Extracted page text data
# # #

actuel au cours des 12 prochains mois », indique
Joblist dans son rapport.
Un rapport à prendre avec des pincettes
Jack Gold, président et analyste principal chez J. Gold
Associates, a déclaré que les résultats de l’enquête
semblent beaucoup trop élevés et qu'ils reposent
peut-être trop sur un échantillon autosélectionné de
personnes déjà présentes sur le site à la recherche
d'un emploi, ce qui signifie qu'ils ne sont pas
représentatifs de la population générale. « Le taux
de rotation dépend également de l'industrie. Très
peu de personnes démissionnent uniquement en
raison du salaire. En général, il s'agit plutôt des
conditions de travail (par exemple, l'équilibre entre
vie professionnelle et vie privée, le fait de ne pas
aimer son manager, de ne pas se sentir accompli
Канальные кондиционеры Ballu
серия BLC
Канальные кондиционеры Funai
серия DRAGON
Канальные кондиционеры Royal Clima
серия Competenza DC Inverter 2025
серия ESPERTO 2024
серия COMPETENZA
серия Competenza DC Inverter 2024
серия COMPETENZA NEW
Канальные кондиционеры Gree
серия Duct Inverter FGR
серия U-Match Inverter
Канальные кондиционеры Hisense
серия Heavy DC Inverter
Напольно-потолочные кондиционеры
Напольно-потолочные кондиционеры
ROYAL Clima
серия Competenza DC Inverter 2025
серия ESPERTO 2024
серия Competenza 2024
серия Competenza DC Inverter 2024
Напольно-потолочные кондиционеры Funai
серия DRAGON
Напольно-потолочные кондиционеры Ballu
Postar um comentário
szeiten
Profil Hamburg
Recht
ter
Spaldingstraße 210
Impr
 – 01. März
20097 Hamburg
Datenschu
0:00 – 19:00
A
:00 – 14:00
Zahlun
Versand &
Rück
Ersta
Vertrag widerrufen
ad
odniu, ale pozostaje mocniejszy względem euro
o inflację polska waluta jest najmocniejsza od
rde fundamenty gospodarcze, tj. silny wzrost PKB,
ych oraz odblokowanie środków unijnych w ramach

# # #

#### [TASK INSTRUCTIONS]
Set down the entries above once more, verbatim.

#### [EXPECTED OUTPUT]
actuel au cours des 12 prochains mois », indique
Joblist dans son rapport.
Un rapport à prendre avec des pincettes
Jack Gold, président et analyste principal chez J. Gold
Associates, a déclaré que les résultats de l’enquête
semblent beaucoup trop élevés et qu'ils reposent
peut-être trop sur un échantillon autosélectionné de
personnes déjà présentes sur le site à la recherche
d'un emploi, ce qui signifie qu'ils ne sont pas
représentatifs de la population générale. « Le taux
de rotation dépend également de l'industrie. Très
peu de personnes démissionnent uniquement en
raison du salaire. En général, il s'agit plutôt des
conditions de travail (par exemple, l'équilibre entre
vie professionnelle et vie privée, le fait de ne pas
aimer son manager, de ne pas se sentir accompli
Канальные кондиционеры Ballu
серия BLC
Канальные кондиционеры Funai
серия DRAGON
Канальные кондиционеры Royal Clima
серия Competenza DC Inverter 2025
серия ESPERTO 2024
серия COMPETENZA
серия Competenza DC Inverter 2024
серия COMPETENZA NEW
Канальные кондиционеры Gree
серия Duct Inverter FGR
серия U-Match Inverter
Канальные кондиционеры Hisense
серия Heavy DC Inverter
Напольно-потолочные кондиционеры
Напольно-потолочные кондиционеры
ROYAL Clima
серия Competenza DC Inverter 2025
серия ESPERTO 2024
серия Competenza 2024
серия Competenza DC Inverter 2024
Напольно-потолочные кондиционеры Funai
серия DRAGON
Напольно-потолочные кондиционеры Ballu
Postar um comentário
szeiten
Profil Hamburg
Recht
ter
Spaldingstraße 210
Impr
 – 01. März
20097 Hamburg
Datenschu
0:00 – 19:00
A
:00 – 14:00
Zahlun
Versand &
Rück
Ersta
Vertrag widerrufen
ad
odniu, ale pozostaje mocniejszy względem euro
o inflację polska waluta jest najmocniejsza od
rde fundamenty gospodarcze, tj. silny wzrost PKB,
ych oraz odblokowanie środków unijnych w ramach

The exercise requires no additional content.